I had been struggling the whole week with a phenomena I could not nail down. I had an include file that was included as per preprocessor output. However not any effect from the included file could be seen, not even an #error in the first line. No missing file would be reported by the compiler. When I changed #include "file.h" to #include <file.h> it would work.
It turns out the file system locations for system header files and user header files I had configured overlapped. In Apple's GCC these can be separately specified. Apparently the cpp detected the presence of the file and didn't complain about it being missing, but when it was to put the contents of the file into the namespace it would simply not read it, if included the wrong way.
You can detect that this is happening, by looking at the preprocessor output: dig out the line which tells you how the compiler get's called. If it's a pure compilation stage, it will contain somewhere the option '-c' for compiling only. Replace it with '-E' to only do preprocessing instead and have the output written not in a '.o' file, but in a '.i' file instead.
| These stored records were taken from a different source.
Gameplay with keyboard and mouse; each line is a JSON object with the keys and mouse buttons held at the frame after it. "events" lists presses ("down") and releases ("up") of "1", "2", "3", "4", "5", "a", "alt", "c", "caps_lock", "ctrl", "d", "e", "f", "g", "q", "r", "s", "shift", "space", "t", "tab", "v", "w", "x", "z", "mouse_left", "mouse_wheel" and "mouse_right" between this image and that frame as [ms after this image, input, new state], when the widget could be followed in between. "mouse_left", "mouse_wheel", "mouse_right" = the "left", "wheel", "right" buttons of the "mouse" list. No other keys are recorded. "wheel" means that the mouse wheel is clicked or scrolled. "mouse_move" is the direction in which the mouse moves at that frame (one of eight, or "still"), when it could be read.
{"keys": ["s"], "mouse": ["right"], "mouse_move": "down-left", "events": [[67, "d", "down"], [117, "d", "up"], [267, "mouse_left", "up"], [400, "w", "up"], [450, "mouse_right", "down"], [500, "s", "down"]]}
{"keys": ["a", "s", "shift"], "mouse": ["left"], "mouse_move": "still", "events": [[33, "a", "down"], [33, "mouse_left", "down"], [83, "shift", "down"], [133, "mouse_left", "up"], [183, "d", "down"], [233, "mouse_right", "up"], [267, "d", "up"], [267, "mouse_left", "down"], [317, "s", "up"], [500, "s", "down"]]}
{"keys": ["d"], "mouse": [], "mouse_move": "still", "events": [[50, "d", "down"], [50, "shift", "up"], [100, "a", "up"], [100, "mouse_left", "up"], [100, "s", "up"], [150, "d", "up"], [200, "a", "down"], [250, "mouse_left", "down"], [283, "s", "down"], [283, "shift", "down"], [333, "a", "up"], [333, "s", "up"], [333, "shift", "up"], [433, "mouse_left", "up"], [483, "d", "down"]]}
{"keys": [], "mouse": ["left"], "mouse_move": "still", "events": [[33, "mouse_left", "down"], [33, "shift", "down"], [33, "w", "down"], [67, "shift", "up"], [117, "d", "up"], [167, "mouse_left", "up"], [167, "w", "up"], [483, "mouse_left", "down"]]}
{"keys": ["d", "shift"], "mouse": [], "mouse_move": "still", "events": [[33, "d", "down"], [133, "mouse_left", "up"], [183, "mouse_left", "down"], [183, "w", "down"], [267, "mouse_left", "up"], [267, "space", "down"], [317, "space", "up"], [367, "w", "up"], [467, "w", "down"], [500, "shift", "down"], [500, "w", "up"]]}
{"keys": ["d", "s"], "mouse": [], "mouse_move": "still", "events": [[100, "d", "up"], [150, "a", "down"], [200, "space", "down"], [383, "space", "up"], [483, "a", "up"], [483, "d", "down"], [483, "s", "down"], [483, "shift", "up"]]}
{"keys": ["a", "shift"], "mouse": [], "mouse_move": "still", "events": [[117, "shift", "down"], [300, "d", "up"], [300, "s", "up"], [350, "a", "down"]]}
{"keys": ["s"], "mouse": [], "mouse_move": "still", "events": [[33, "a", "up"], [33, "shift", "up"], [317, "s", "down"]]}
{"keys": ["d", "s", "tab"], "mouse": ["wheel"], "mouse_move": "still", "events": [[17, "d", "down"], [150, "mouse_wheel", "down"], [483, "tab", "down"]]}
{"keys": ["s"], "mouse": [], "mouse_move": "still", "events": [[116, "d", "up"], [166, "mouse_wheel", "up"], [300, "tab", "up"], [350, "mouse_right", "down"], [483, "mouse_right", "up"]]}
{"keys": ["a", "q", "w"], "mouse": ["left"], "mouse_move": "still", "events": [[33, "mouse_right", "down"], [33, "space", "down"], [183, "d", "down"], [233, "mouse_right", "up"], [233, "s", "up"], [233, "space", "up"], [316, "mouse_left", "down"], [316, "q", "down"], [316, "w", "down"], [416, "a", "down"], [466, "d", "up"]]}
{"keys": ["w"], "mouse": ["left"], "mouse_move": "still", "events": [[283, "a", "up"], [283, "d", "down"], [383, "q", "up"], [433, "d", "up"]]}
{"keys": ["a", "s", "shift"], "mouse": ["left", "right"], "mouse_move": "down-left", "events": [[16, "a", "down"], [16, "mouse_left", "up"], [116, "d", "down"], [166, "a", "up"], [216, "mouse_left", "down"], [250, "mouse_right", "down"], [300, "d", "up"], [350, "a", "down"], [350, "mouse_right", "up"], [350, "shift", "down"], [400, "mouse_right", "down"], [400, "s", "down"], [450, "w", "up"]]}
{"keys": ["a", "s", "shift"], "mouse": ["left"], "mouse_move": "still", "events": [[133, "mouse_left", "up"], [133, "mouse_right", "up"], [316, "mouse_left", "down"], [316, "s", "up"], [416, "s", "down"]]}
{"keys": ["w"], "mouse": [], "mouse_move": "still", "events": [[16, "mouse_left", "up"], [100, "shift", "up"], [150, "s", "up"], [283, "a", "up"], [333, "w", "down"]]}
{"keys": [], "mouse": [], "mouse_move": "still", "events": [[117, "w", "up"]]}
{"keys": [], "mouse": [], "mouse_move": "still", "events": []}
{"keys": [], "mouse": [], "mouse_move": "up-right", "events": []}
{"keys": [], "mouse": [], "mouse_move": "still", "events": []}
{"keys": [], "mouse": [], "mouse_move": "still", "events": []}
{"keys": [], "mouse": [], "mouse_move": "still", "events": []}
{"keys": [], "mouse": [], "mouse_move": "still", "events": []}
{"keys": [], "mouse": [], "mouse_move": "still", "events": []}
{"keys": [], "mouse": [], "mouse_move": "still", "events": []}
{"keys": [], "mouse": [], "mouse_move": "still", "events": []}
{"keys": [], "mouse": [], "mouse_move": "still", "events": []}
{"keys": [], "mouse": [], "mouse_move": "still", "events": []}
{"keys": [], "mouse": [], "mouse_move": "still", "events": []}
If you look into this file, you'll see all include files are now part of the file fed to the C compiler and no '#define' exist any more. However, the preprocessor still inserts comments where it got the definitions from. If you see lines like:
# 74 "/home/user/src/project/src/file1.c" 2
# 1 "/home/user/src/project/include/include1.h" 1
# 75 "/home/user/src/project/src/file1.c" 2
It means that the file include1.h was indeed included from file1.c, but didn't contain anything useful to the compiler. It just noticed line one and then skipped onto the line after the #include directive.